*Source material:*
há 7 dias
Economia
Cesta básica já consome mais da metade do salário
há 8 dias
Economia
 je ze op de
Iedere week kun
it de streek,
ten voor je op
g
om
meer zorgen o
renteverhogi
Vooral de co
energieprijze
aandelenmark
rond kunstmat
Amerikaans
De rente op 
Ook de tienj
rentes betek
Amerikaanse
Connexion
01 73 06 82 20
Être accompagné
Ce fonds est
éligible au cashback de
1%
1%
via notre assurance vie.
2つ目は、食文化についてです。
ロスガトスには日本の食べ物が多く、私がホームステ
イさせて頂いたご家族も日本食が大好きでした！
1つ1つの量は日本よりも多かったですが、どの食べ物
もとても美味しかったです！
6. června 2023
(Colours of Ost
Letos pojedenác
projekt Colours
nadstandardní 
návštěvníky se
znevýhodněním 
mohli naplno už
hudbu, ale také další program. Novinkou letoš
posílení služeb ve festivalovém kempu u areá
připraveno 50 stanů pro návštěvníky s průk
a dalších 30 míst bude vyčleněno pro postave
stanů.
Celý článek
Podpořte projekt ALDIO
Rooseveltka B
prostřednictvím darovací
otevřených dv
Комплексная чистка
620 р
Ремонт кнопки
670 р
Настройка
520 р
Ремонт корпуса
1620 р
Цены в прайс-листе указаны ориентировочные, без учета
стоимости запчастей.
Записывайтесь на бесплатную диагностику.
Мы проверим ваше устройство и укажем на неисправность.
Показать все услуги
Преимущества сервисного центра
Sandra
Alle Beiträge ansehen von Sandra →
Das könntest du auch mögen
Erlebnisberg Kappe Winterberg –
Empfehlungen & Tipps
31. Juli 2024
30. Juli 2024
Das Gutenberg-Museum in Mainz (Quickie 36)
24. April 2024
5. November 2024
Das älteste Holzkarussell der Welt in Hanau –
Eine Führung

*Task item:*
Reproduce the listing above in full, substituting "Finanças" for each instance of "Economia" and keeping every other line as it is.

*Answer to this task:*
há 7 dias
Finanças
Cesta básica já consome mais da metade do salário
há 8 dias
Finanças
 je ze op de
Iedere week kun
it de streek,
ten voor je op
g
om
meer zorgen o
renteverhogi
Vooral de co
energieprijze
aandelenmark
rond kunstmat
Amerikaans
De rente op 
Ook de tienj
rentes betek
Amerikaanse
Connexion
01 73 06 82 20
Être accompagné
Ce fonds est
éligible au cashback de
1%
1%
via notre assurance vie.
2つ目は、食文化についてです。
ロスガトスには日本の食べ物が多く、私がホームステ
イさせて頂いたご家族も日本食が大好きでした！
1つ1つの量は日本よりも多かったですが、どの食べ物
もとても美味しかったです！
6. června 2023
(Colours of Ost
Letos pojedenác
projekt Colours
nadstandardní 
návštěvníky se
znevýhodněním 
mohli naplno už
hudbu, ale také další program. Novinkou letoš
posílení služeb ve festivalovém kempu u areá
připraveno 50 stanů pro návštěvníky s průk
a dalších 30 míst bude vyčleněno pro postave
stanů.
Celý článek
Podpořte projekt ALDIO
Rooseveltka B
prostřednictvím darovací
otevřených dv
Комплексная чистка
620 р
Ремонт кнопки
670 р
Настройка
520 р
Ремонт корпуса
1620 р
Цены в прайс-листе указаны ориентировочные, без учета
стоимости запчастей.
Записывайтесь на бесплатную диагностику.
Мы проверим ваше устройство и укажем на неисправность.
Показать все услуги
Преимущества сервисного центра
Sandra
Alle Beiträge ansehen von Sandra →
Das könntest du auch mögen
Erlebnisberg Kappe Winterberg –
Empfehlungen & Tipps
31. Juli 2024
30. Juli 2024
Das Gutenberg-Museum in Mainz (Quickie 36)
24. April 2024
5. November 2024
Das älteste Holzkarussell der Welt in Hanau –
Eine Führung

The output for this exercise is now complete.